### READING TEXT
I seem to be having some unexpectedly high CPU usage when using datachannels. I believe a lot of this is determined by the router pipe configurations etc.
The basic setup is that there are three routers on an egress server dedicated to incoming traffic from an ingress server. These three transports on egress then distribute the data to the other routers on egress, which have peer webrtctransports attached. The peers in the room then get the datachannel data via those webrtctransports to clientside.
When i get near 100 peers in the room which are all sending a datachannel message at 1 second intervals, the CPU usage of the nodejs process hits 100% and stays close to there. When I back that interval off to 10 seconds, the CPU is very relaxed and low usage. Note, this is not the mediasoup worker process but the nodejs process itself. The data being sent is a string of about 50 characters from each peer.
This does not happen with audio. With audio, the mediasoup workers increase in processing and the nodejs process increases very little.
This leads me to think that sending datachannel messages is cpu intensive. Is this correct more so than for audio/video?
I did a bit of profiling, and it seems that the dataconsumer.js and channel.js are using a lot of ticks to handle events. …?

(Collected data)
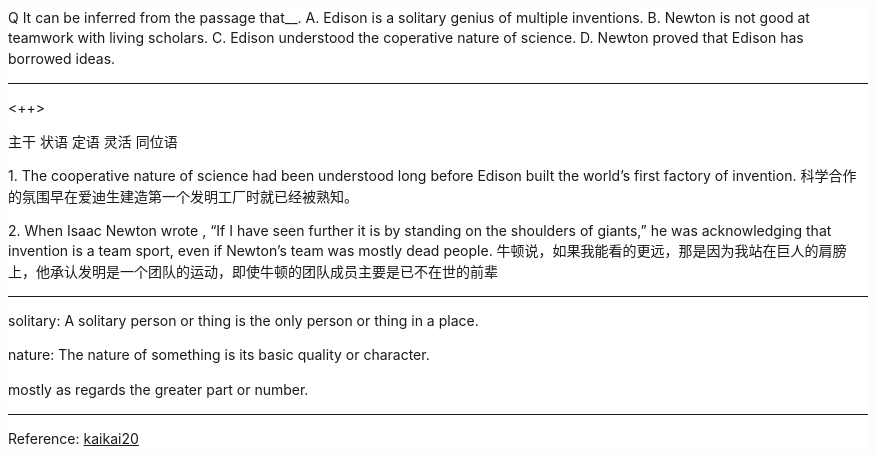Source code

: 

<span id="inline-blue">Q</span>
It can be inferred from the passage that__.
A. Edison is a solitary genius of multiple inventions.
B. Newton is not good at teamwork with living scholars.
C. Edison understood the coperative nature of science.
D. Newton proved that Edison has borrowed ideas.

---



<span id="inline-toc"><++></span>


<span id="inline-yellow">主干</span>
<span id="inline-green">状语</span>
<span id="inline-red">定语</span>
<span id="inline-blue">灵活</span>
<span id="inline-purple">同位语</span>

<span id="inline-toc">1.</span>
<span id="inline-yellow">The cooperative nature of science had been understood</span>  <span id="inline-green">long before Edison built the world’s first factory of invention. </span> 
科学合作的氛围早在爱迪生建造第一个发明工厂时就已经被熟知。



<span id="inline-toc">2.</span>
<span id="inline-green"> When Isaac Newton wrote</span> , “If I have seen further it is by standing on the shoulders of giants,” <span id="inline-yellow">he was acknowledging that</span>  invention is a team sport, even if Newton’s team was mostly dead people.
牛顿说，如果我能看的更远，那是因为我站在巨人的肩膀上，他承认发明是一个团队的运动，即使牛顿的团队成员主要是已不在世的前辈



---

<span id="inline-green">solitary</span>:
A solitary person or thing is the only person or thing in a place.

<span id="inline-green">nature</span>:
The nature of something is its basic quality or character.

<span id="inline-green">mostly</span>
as regards the greater part or number.


---
Reference:
[kaikai20](https://mp.weixin.qq.com/s/YAf_mLXIEdpRyIo870_43w) 
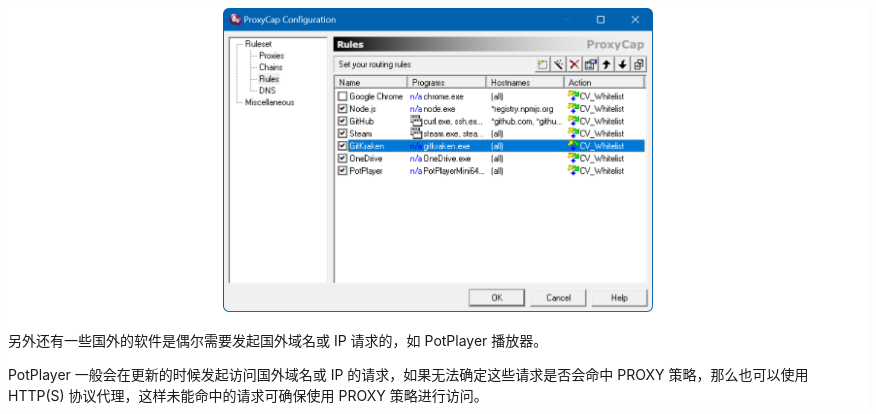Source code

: <div align="center"><img src="images/Agent%20Network.images/Snipaste_2024-03-09_06-31-33.png" alt="Snipaste_2024-03-09_06-31-33" style="width:50%;" /></div>

另外还有一些国外的软件是偶尔需要发起国外域名或 IP 请求的，如 PotPlayer 播放器。

PotPlayer 一般会在更新的时候发起访问国外域名或 IP 的请求，如果无法确定这些请求是否会命中 PROXY 策略，那么也可以使用 HTTP(S) 协议代理，这样未能命中的请求可确保使用 PROXY 策略进行访问。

### TASKS AND EXERCISES
1 – Summarize the forum post on datachannel CPU usage in two sentences.
2 – List every quantity that the forum post on datachannel CPU usage gives, whether in digits or in words, along with what each one measures.
3 – Extend the forum post on datachannel CPU usage past its final sentence.

### PER-TASK ANSWERS
1 – The poster finds that when close to 100 peers each send a datachannel message of about 50 characters every second, the nodejs process (not the mediasoup worker) hits 100% CPU, while a 10-second interval keeps usage low, and audio does not cause the same load. Profiling shows dataconsumer.js and channel.js using a lot of ticks to handle events, which leads the poster to ask whether sending datachannel messages is more CPU-intensive than audio or video.

2 –
- Three: the routers on the egress server dedicated to incoming traffic from the ingress server
- Near 100: the peers in the room
- 1 second: the interval at which each peer sends a datachannel message
- 100%: the CPU usage the nodejs process hits
- 10 seconds: the backed-off sending interval
- About 50 characters: the length of the string each peer sends

3 –
ticks parent name 44496 52.0% /usr/local/bin/node 24124 54.2% /usr/local/bin/node 17328 71.8% LazyCompile: *<anonymous> /container/node_modules/mediasoup/lib/Channel.js:28:41 >> https://github.com/versatica/mediasoup/blob/d01e6676fa0484140bf68f0bdd5da292814f6de0/lib/Channel.js#L28 17328 100.0% LazyCompile: *emit events.js:349:44 17327 100.0% LazyCompile: *emit domain.js:464:44 9468 54.6% LazyCompile: *readableAddChunk internal/streams/readable.js:214:26 7714 44.5% LazyCompile: *addChunk internal/streams/readable.js:282:18
Entire profile can be found here: Mediasoup Profile - Pastebin.com
I have experimented with the ordering, time-to-live and max-retries settings of the datachannel, but they do not seem to change the reliance on the event.js. My hope there was that the time-to-live would avoid event hooks like number of retries. But this doens’t seem to be the case.
The data being sent over does not need to be reliable. If a packet drops, the next incoming packet should replace it. In this way, it is ‘stream like’ because we can discard data that is outside the time/cpu budget.
Am I able to configure datachannels to not use the nodejs process to wait on events? Or maybe I have interpreted the profile incorrectly… I welcome any insights into what I may be doing wrong or have misconfigured.
Thanks for reading.